Thousands of people – children among them – have been referred to Prevent since the duty came into force. Last year alone there were 6,287 referrals. That represents a 10% increase on the prior 12-month period.
The Prevent duty has led to incidents which have seen teachers report primary school-aged children to the police for things like having toy guns or talking about video games. According to the civil rights groups, these are “examples of how Prevent sows the seeds of discrimination at the heart of public services,” as a result “stifling speech and spreading fear and distrust.”
Last year, Liberty revealed that the details of everyone referred to Prevent are stored on a huge police database, regardless of whether or not any further action is taken. People still don’t know if their details are on the database, what data is held on them, how it’s used, with whom it might be shared at any given point in time or what decisions it influences.
For these reasons, the civil rights and community groups had been eager to engage in a properly independent review, but they now suggest that the appointments of Lord Carlile and then William Shawcross have “fundamentally undermined” the credibility of the whole procees.
Negative impact
Speaking about the joint statement and the decision that has been taken, Jana Sadler-Forster (a lawyer with the Open Society Justice Initiative) observed: “Had the Government been willing to undertake a genuine independent review, we were ready to participate constructively. However, given the appointment – for the second time – of a patently inappropriate reviewer, we cannot be complicit in the Government’s efforts to whitewash a strategy that continues to negatively and disproportionately impact Muslim communities in the UK every day.”
Rosalind Comyn, policy and campaigns manager at Liberty, commented: “When people suspect there is injustice planted at the heart of the public services they access, the least they can expect is the Government of the day to undertake a serious independent investigation. However, the Prevent review has shown that the Government is determined to ignore the damage this programme is causing, particularly so to Muslims and people of colour.”

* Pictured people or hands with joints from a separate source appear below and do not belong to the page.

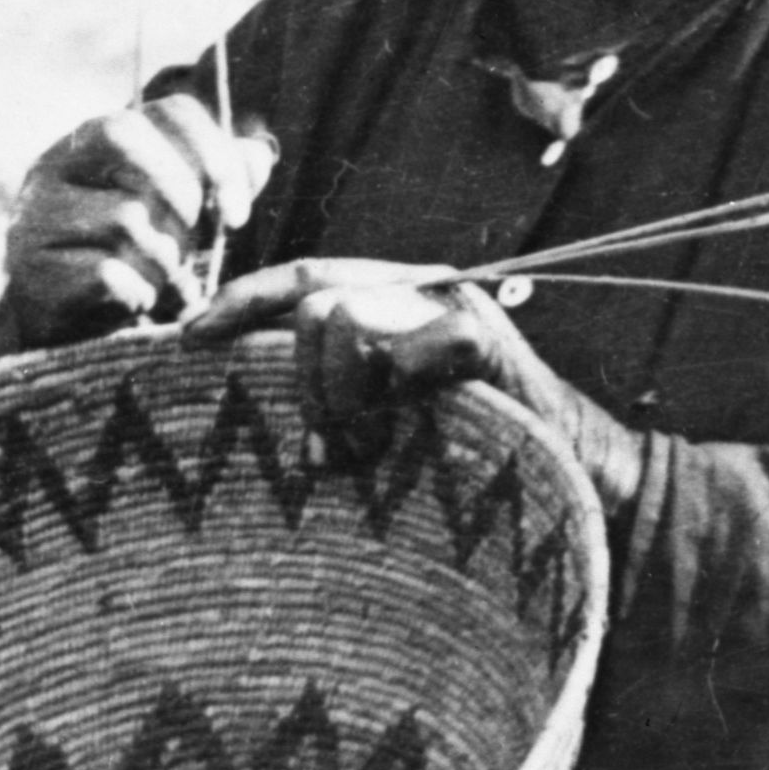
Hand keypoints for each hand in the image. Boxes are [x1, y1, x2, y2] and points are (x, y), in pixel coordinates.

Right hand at [0, 93, 276, 346]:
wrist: (58, 326)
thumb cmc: (127, 258)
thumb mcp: (176, 214)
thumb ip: (216, 182)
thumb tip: (260, 155)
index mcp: (98, 138)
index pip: (172, 111)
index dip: (217, 157)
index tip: (238, 214)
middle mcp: (58, 163)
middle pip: (139, 149)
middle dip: (183, 204)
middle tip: (187, 246)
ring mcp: (38, 213)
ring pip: (128, 219)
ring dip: (162, 262)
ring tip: (155, 279)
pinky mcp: (34, 268)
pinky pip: (109, 274)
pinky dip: (137, 294)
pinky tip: (131, 301)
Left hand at [187, 260, 648, 507]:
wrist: (582, 491)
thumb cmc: (471, 470)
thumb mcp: (382, 424)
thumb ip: (330, 395)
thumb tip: (236, 397)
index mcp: (391, 300)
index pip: (297, 278)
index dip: (238, 301)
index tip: (186, 340)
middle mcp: (420, 289)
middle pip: (313, 301)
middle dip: (299, 386)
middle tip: (325, 455)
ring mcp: (454, 311)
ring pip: (344, 320)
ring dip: (338, 401)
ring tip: (368, 456)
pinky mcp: (483, 342)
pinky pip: (403, 350)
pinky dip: (390, 399)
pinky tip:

Comyn went on to state: “This is just the latest in a long line of failures which show any review carried out by this Government will never be independent. This exercise could have been a chance to properly scrutinise the premise and impacts of the Prevent strategy which stifles speech, spreads fear and distrust and encourages discrimination. Liberty will no longer engage in the farce that it has become. We need interventions that respect the rights of the people directly affected and that bring communities together. Both the Prevent strategy and its review are very far removed from that ideal.”
Honest scrutiny
Isobel Ingham-Barrow from Muslim Engagement and Development said: “We originally regarded the independent review as an important mechanism for ensuring genuine evidence-driven change to the structurally Islamophobic Prevent strategy. However, with the appointment of William Shawcross, the Government has given up any pretence of sincerity. Its purposeful manoeuvring obstructs any honest scrutiny of a policy which is responsible for serious abuses to the rights and freedoms of minority communities.”
In conclusion, Ingham-Barrow outlined: “As this is a question of securing social justice, equality and freedom for all, we cannot in all good conscience engage with a review process that no longer has any credibility nor remit to reach objective and meaningful conclusions.”